◆ Records for the task:
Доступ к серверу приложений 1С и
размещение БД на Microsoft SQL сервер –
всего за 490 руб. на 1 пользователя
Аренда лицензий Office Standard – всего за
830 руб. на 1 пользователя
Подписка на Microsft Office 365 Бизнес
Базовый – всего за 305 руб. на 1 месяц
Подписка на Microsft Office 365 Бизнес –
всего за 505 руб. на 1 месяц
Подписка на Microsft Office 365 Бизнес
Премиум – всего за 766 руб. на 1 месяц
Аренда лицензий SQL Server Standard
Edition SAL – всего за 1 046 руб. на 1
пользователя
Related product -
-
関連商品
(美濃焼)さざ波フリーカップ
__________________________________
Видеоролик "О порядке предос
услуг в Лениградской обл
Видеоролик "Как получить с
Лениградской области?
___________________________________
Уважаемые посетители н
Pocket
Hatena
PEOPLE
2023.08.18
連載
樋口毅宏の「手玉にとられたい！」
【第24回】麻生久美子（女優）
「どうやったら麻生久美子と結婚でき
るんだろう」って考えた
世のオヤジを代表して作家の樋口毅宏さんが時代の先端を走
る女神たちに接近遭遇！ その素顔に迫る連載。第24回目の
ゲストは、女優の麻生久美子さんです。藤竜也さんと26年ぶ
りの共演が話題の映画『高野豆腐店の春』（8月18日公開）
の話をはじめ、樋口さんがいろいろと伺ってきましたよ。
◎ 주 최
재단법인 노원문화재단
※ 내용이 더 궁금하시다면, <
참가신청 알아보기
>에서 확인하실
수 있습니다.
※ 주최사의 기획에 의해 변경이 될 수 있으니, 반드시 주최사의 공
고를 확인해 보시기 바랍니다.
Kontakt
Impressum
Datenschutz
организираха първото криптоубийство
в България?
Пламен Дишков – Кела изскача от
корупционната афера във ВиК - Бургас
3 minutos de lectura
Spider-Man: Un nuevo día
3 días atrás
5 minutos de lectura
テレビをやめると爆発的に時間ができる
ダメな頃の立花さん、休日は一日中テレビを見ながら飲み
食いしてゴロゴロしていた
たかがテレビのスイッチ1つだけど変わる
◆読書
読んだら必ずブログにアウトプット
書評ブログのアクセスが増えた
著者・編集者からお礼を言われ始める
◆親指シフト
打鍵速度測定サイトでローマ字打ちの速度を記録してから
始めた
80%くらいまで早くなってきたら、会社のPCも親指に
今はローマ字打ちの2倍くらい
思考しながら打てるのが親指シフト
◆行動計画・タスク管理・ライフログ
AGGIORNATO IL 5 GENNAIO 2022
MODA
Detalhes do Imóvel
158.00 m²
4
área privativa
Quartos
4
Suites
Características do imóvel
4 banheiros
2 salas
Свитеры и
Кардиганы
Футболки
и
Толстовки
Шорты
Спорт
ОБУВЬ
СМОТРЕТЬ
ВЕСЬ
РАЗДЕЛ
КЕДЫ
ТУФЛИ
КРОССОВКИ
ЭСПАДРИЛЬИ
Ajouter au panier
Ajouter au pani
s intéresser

◆ Task statement: Lines before the one containing "Datenschutz" are left out. Repeat that line and all lines after it in the records above exactly.

◆ Written answer:
Datenschutz
организираха първото криптоубийство
в България?
Пламен Дишков – Кела изскача от
корупционната афера във ВиК - Бургас
3 minutos de lectura
Spider-Man: Un nuevo día
3 días atrás
5 minutos de lectura
テレビをやめると爆発的に時間ができる
ダメな頃の立花さん、休日は一日中テレビを見ながら飲み
食いしてゴロゴロしていた
たかがテレビのスイッチ1つだけど変わる
◆読書
読んだら必ずブログにアウトプット
書評ブログのアクセスが増えた
著者・編集者からお礼を言われ始める
◆親指シフト
打鍵速度測定サイトでローマ字打ちの速度を記録してから
始めた
80%くらいまで早くなってきたら、会社のPCも親指に
今はローマ字打ちの2倍くらい
思考しながら打てるのが親指シフト
◆行動計画・タスク管理・ライフログ
AGGIORNATO IL 5 GENNAIO 2022
MODA
Detalhes do Imóvel
158.00 m²
4
área privativa
Quartos
4
Suites
Características do imóvel
4 banheiros
2 salas
Свитеры и
Кардиганы
Футболки
и
Толстовки
Шорты
Спорт
ОБУВЬ
СМОТРЕТЬ
ВЕСЬ
РАЗДЕЛ
КЕДЫ
ТУФЛИ
КРОССОВКИ
ЭСПАДРИЛЬИ
Ajouter au panier
Ajouter au pani
s intéresser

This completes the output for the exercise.